### Task requirements
a - Could you reproduce the band interview from "If you enjoyed" up to and including "than fifteen people.", substituting "performers" for "musicians"?
b - How would you render this sentence from the band interview in Spanish: "For me, true diversity is found in someone’s actions, not how they look."

### Given passage
☆ ☆ ☆ ☆
Recent release: Aron & The Jeri Jeri Band's debut album Dama Bëgga Ñibi (I Want To Go Home) is out now on vinyl via Urban Trout.  
Topic I am passionate about but rarely get to talk about: I’m passionate about going against the grain – especially the paths laid out for us by conservatories and institutions. I believe in making our own paths. For me, true diversity is found in someone’s actions, not how they look. That belief runs through everything I do, especially my music.
Recommendation for New Zealand: Visit a Māori marae and take a moment to pay your respects to the indigenous culture. It’s a powerful experience and a reminder of the deep roots that shape the land and its people.

If you enjoyed this Aron & The Jeri Jeri Band interview and would like to stay up to date with the band and their music, visit them on Instagram, Facebook, Soundcloud, and bandcamp



The XJAZZ! Festival is just around the corner. Tell me just a little bit about your performance at the festival, please.


We’re bringing just three musicians from Jeri Jeri for this performance – normally, in Senegal, the full band consists of more than fifteen people.

So, this show is about embracing the challenge: how do we translate that massive energy and complexity into a lean, powerful trio for our first European tour?
☆ ☆ ☆ ☆
### Entries shown
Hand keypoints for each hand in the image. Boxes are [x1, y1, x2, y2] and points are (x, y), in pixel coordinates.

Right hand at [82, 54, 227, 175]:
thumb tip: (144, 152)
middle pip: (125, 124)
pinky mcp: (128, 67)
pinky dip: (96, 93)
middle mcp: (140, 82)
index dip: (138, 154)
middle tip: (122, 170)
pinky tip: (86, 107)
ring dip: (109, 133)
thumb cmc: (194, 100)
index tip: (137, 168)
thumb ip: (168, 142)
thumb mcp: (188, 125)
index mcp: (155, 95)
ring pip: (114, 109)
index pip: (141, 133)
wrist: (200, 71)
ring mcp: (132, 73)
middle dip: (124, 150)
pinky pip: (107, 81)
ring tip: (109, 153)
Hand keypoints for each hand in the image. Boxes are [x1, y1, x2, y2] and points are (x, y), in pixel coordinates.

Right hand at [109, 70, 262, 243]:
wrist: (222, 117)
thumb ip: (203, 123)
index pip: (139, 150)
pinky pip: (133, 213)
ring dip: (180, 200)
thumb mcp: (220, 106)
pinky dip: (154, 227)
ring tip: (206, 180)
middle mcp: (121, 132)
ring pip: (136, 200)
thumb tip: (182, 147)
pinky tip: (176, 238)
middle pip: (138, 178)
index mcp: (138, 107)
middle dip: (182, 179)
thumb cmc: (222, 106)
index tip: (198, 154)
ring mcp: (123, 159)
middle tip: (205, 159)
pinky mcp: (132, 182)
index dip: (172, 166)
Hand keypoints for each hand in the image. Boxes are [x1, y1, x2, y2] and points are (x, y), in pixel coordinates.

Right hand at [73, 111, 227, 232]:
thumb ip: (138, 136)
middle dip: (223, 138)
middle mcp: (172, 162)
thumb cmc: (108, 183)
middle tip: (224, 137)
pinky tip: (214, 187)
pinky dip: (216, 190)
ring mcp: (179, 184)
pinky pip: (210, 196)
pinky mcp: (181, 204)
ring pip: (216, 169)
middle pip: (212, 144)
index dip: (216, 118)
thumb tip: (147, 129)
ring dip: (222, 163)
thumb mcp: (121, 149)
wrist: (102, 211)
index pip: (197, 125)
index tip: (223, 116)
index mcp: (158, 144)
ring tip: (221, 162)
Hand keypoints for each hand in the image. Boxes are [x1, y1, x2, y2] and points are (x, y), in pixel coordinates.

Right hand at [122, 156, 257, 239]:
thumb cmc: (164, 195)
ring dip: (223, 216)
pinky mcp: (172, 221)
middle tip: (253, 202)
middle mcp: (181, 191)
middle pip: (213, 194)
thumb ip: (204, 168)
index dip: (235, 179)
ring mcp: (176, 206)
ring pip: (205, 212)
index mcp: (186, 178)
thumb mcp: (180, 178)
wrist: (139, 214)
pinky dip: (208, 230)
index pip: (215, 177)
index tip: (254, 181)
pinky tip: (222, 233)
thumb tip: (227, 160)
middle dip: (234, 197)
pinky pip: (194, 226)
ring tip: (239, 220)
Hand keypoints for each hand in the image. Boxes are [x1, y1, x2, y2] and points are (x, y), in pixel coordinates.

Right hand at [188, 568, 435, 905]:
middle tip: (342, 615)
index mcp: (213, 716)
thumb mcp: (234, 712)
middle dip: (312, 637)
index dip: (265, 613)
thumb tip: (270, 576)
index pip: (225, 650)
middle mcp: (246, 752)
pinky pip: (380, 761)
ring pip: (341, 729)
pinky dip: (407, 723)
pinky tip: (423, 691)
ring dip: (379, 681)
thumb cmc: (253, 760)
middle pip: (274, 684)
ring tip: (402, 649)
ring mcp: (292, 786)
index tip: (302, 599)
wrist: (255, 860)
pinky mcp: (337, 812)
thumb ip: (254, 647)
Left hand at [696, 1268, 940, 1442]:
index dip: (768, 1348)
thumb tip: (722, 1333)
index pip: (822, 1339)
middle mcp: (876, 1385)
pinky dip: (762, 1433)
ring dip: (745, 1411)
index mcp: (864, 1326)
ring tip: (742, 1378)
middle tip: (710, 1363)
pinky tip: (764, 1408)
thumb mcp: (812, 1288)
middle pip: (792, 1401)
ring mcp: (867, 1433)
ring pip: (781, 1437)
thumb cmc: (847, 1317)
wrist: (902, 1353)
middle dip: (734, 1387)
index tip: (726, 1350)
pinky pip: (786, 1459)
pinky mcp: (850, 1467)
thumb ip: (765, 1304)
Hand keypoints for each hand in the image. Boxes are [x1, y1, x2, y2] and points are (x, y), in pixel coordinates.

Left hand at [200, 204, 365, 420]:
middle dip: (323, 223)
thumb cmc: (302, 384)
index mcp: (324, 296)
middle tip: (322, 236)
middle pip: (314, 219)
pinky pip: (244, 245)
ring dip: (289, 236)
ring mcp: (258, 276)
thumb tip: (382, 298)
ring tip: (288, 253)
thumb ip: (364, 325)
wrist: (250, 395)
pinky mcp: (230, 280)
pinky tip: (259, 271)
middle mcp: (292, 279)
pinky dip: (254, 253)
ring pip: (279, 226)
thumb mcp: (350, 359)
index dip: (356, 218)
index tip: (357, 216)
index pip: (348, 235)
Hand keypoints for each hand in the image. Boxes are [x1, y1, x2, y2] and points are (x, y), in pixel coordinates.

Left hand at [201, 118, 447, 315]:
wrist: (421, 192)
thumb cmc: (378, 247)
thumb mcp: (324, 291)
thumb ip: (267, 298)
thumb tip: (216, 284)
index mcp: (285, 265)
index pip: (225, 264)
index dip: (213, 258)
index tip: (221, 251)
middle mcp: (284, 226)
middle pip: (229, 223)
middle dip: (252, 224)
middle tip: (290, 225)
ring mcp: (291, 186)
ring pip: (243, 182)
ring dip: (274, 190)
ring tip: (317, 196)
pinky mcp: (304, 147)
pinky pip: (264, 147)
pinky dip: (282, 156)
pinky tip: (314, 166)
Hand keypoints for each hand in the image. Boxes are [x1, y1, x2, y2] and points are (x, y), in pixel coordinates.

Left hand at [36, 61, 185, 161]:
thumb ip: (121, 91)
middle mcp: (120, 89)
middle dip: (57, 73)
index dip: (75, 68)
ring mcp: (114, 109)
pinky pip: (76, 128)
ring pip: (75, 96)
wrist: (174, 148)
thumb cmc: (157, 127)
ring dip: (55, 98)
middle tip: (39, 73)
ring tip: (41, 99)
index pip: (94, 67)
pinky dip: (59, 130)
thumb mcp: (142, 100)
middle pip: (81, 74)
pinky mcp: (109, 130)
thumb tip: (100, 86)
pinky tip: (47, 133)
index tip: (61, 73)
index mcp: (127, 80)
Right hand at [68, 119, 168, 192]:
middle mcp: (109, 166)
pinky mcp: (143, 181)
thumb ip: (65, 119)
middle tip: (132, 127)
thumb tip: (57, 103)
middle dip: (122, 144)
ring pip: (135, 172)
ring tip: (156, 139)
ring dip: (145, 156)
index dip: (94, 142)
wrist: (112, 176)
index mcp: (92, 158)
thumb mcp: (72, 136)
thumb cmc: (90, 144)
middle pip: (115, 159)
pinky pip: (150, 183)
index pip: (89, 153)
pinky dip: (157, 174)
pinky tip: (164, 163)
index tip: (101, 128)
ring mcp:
☆ ☆ ☆ ☆
### Solutions to each task
a -
If you enjoyed this Aron & The Jeri Jeri Band interview and would like to stay up to date with the band and their music, visit them on Instagram, Facebook, Soundcloud, and bandcamp



The XJAZZ! Festival is just around the corner. Tell me just a little bit about your performance at the festival, please.


We’re bringing just three performers from Jeri Jeri for this performance – normally, in Senegal, the full band consists of more than fifteen people.

b - Para mí, la verdadera diversidad se encuentra en las acciones de una persona, no en su apariencia.